(Listed records):

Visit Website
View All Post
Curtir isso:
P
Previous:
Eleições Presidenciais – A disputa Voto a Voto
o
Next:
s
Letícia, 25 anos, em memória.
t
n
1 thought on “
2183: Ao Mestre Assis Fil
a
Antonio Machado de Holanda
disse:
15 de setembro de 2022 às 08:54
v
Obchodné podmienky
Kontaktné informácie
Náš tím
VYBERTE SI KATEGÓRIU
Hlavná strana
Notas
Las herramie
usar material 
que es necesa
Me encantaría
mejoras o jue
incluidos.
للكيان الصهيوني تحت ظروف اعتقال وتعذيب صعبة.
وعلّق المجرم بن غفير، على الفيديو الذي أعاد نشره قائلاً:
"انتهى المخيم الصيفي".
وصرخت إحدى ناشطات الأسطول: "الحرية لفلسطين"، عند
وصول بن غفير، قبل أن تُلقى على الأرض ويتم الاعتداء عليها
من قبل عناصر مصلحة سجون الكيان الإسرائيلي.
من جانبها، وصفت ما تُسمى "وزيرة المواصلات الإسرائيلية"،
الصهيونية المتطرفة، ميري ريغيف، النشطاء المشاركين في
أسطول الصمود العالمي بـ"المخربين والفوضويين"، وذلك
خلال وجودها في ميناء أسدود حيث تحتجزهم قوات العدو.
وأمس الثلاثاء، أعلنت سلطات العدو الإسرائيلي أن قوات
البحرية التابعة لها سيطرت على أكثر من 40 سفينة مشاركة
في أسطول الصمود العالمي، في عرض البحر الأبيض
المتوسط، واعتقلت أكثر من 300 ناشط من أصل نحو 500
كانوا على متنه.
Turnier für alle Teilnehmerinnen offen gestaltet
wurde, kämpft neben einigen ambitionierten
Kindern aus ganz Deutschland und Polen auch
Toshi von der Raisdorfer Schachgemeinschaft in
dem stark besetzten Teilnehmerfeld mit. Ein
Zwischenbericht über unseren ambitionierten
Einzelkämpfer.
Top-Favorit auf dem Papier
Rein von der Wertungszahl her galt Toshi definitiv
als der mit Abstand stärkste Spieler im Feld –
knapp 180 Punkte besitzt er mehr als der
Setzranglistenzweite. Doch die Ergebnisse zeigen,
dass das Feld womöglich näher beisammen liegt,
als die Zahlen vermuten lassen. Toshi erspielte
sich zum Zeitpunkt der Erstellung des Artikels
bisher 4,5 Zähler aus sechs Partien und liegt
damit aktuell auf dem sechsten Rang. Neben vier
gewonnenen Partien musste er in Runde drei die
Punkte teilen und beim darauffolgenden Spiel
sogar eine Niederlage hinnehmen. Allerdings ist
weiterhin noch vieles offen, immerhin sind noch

* * *

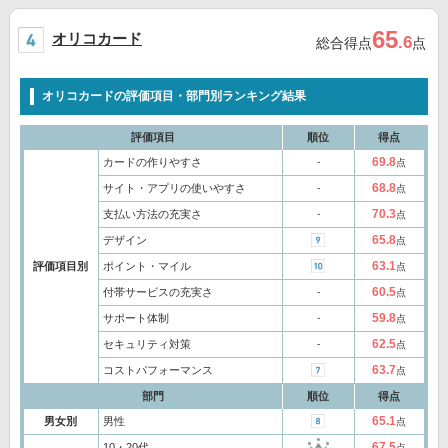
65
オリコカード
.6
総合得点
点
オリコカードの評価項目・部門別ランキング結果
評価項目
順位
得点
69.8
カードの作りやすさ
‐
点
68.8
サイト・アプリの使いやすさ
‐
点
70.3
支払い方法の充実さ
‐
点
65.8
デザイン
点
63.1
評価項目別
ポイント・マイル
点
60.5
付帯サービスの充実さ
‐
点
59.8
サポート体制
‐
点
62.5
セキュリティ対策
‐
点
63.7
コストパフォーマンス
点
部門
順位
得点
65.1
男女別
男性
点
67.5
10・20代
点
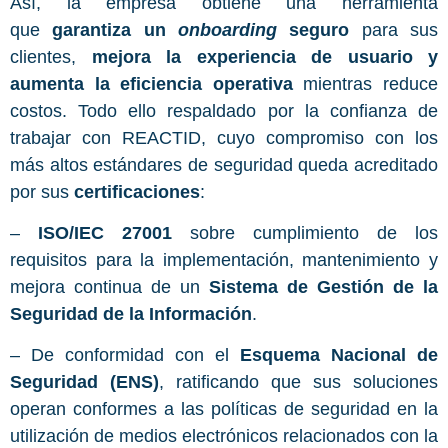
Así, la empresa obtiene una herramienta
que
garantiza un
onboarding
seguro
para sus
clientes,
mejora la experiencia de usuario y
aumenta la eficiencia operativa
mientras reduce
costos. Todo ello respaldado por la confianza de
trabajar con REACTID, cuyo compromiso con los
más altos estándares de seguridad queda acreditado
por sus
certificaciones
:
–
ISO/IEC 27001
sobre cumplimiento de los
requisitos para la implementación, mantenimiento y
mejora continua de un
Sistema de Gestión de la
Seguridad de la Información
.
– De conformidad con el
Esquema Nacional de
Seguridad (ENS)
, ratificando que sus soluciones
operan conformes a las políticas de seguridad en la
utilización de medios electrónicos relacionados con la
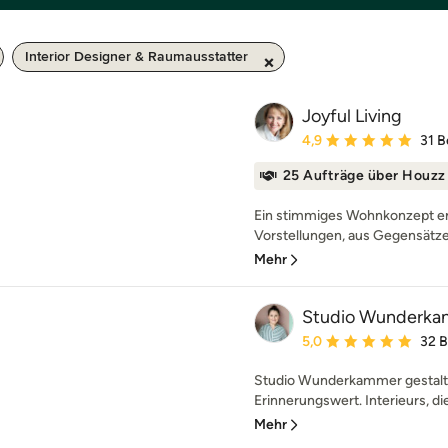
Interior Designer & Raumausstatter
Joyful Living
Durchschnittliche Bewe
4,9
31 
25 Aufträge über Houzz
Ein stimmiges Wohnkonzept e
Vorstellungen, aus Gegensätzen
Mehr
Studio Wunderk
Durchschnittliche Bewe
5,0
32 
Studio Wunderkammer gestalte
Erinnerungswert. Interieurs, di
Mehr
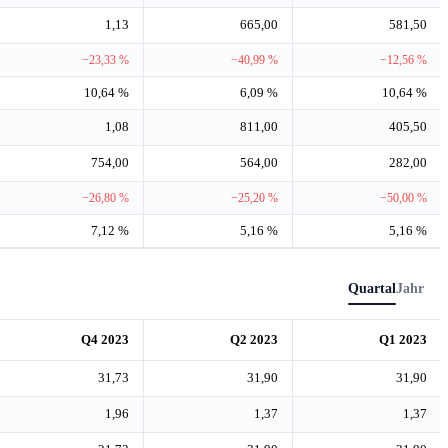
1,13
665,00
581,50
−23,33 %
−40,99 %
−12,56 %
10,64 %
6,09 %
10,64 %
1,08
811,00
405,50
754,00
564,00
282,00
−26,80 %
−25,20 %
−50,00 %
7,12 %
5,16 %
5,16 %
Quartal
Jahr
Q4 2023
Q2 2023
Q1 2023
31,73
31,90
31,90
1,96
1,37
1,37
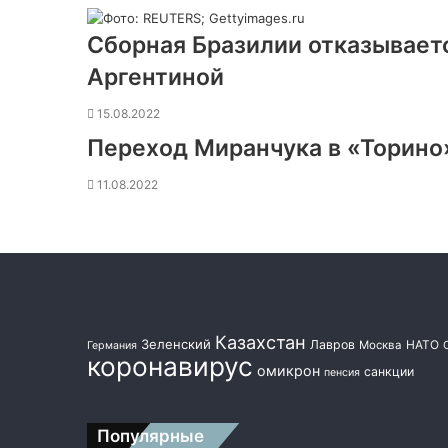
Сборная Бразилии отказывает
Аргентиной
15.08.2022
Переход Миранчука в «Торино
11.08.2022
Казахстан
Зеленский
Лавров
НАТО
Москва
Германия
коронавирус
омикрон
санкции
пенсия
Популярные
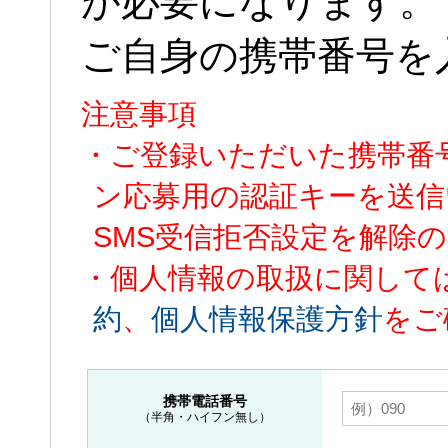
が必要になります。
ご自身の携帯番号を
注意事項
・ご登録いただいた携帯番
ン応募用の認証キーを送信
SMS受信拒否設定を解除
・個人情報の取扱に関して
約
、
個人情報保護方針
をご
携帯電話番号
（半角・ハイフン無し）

(Problem to work on):
Pull out the lines in the rows above word for word, starting at the line that has "Visit Website" and stopping after the line that has "البحرية التابعة لها", both of those lines included.

(Solution to the exercise):
Visit Website
View All Post
Curtir isso:
P
Previous:
Eleições Presidenciais – A disputa Voto a Voto
o
Next:
s
Letícia, 25 anos, em memória.
t
n
1 thought on “
2183: Ao Mestre Assis Fil
a
Antonio Machado de Holanda
disse:
15 de setembro de 2022 às 08:54
v
Obchodné podmienky
Kontaktné informácie
Náš tím
VYBERTE SI KATEGÓRIU
Hlavná strana
Notas
Las herramie
usar material 
que es necesa
Me encantaría
mejoras o jue
incluidos.
للكيان الصهيوني تحت ظروف اعتقال وتعذيب صعبة.
وعلّق المجرم بن غفير، على الفيديو الذي أعاد نشره قائلاً:
"انتهى المخيم الصيفي".
وصرخت إحدى ناشطات الأسطول: "الحرية لفلسطين"، عند
وصول بن غفير، قبل أن تُلقى على الأرض ويتم الاعتداء عليها
من قبل عناصر مصلحة سجون الكيان الإسرائيلي.
من جانبها، وصفت ما تُسمى "وزيرة المواصلات الإسرائيلية"،
الصهيونية المتطرفة، ميري ريغيف، النشطاء المشاركين في
أسطول الصمود العالمي بـ"المخربين والفوضويين"، وذلك
خلال وجودها في ميناء أسدود حيث تحتجزهم قوات العدو.
وأمس الثلاثاء، أعلنت سلطات العدو الإسرائيلي أن قوات
البحرية التابعة لها سيطرت على أكثر من 40 سفينة مشاركة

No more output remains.